Irritation im Integrationsministerium
Das rheinland-pfälzische Integrationsministerium von Anne Spiegel (Grüne) zeigt sich von dem Vorgehen der Kreisverwaltung Mainz-Bingen irritiert. „In den vergangenen Jahren hat es in Rheinland-Pfalz keine nennenswerten Probleme mit Kirchenasyl-Fällen gegeben. Wir haben mit dem Leitsatz, nach dem alle Beteiligten sensibel und bedacht mit einem solchen Fall umgehen, sehr gute Erfahrungen gemacht“, telit die Ministerin auf Anfrage mit. „Ich würde es begrüßen, wenn dieses Vorgehen so auch in Zukunft umgesetzt würde.“ Das Ministerium stehe mit der Verwaltung in Kontakt, um sich ein Bild über die näheren Umstände zu machen, die zu der Maßnahme geführt haben. Von daher sei es für eine abschließende Bewertung noch zu früh.
Für Küster Koch ist es aber schon fast zu spät. Direkt nach dem Vorfall hat er auch zum Schutz seiner Mitstreiter seine ehrenamtlichen Tätigkeiten für St. Pankratius eingestellt. „Beihilfe zum Untertauchen wird mir unterstellt“, meint er.
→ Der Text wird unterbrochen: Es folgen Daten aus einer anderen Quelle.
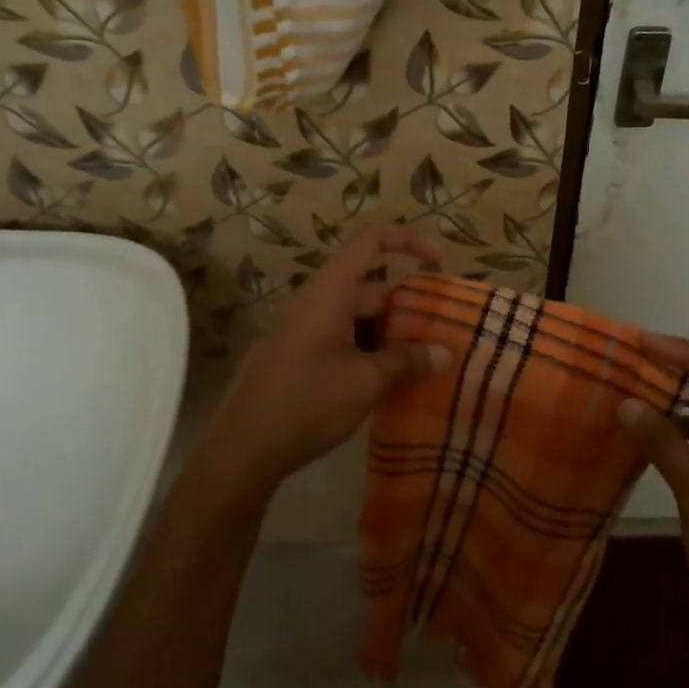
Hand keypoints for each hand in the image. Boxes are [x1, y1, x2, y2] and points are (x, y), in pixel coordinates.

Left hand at [200, 224, 451, 494]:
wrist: (243, 447)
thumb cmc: (307, 403)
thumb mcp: (366, 382)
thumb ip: (407, 361)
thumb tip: (445, 353)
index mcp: (330, 291)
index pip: (370, 240)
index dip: (408, 240)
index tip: (439, 263)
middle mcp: (317, 301)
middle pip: (372, 288)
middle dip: (409, 310)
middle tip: (442, 340)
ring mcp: (305, 328)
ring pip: (359, 318)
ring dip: (391, 337)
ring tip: (423, 366)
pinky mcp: (299, 355)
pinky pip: (343, 339)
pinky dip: (370, 352)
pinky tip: (389, 383)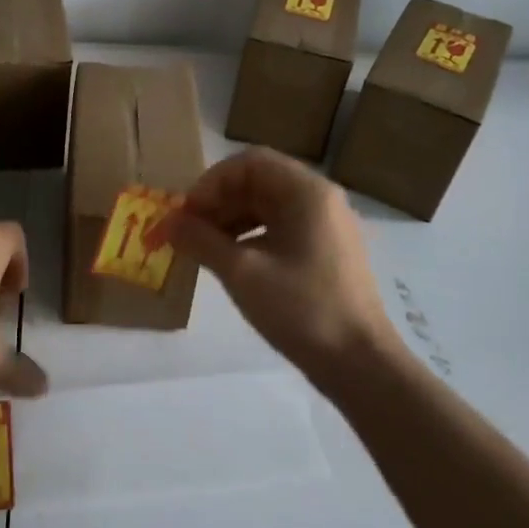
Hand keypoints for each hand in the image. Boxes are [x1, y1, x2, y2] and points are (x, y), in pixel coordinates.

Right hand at [161, 147, 398, 386]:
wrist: (360, 364)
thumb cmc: (301, 309)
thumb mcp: (242, 273)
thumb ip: (201, 240)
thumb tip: (167, 222)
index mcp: (306, 191)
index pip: (249, 163)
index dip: (211, 183)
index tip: (186, 214)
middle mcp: (320, 198)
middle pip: (259, 181)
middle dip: (218, 202)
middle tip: (188, 232)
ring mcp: (327, 225)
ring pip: (268, 206)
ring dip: (231, 219)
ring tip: (203, 248)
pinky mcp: (327, 250)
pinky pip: (281, 227)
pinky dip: (251, 236)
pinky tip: (231, 261)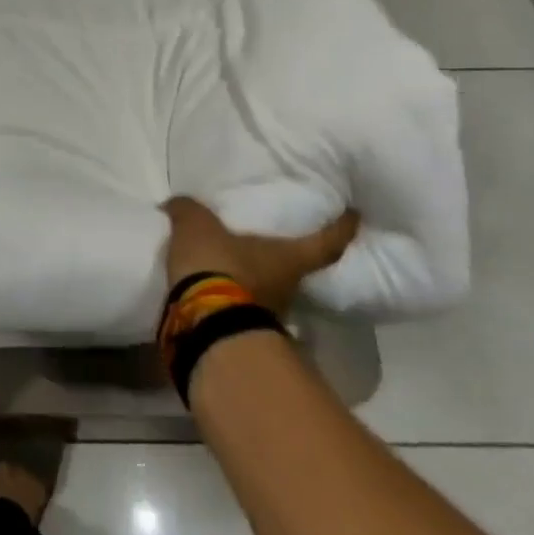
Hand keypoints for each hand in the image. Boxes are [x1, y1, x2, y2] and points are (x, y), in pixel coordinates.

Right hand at [163, 196, 358, 317]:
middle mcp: (288, 288)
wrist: (204, 327)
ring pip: (269, 289)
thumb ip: (188, 210)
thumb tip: (179, 204)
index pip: (326, 243)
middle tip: (273, 237)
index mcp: (288, 258)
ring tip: (233, 260)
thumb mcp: (196, 226)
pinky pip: (241, 304)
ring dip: (256, 277)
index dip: (342, 228)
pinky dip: (231, 294)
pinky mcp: (243, 330)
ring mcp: (269, 314)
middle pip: (297, 268)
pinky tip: (212, 284)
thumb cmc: (217, 266)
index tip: (354, 216)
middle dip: (287, 255)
Die Mitglieder der Kirchengemeinde würden hinter ihm stehen, Dennoch: „Ich muss davon ausgehen, dass man mich persönlich unter Druck setzen will.“ Und Fälle wie der seine, in denen Flüchtlingshelfer ins Kreuzfeuer von Behörden gelangten, würden sich momentan deutschlandweit häufen.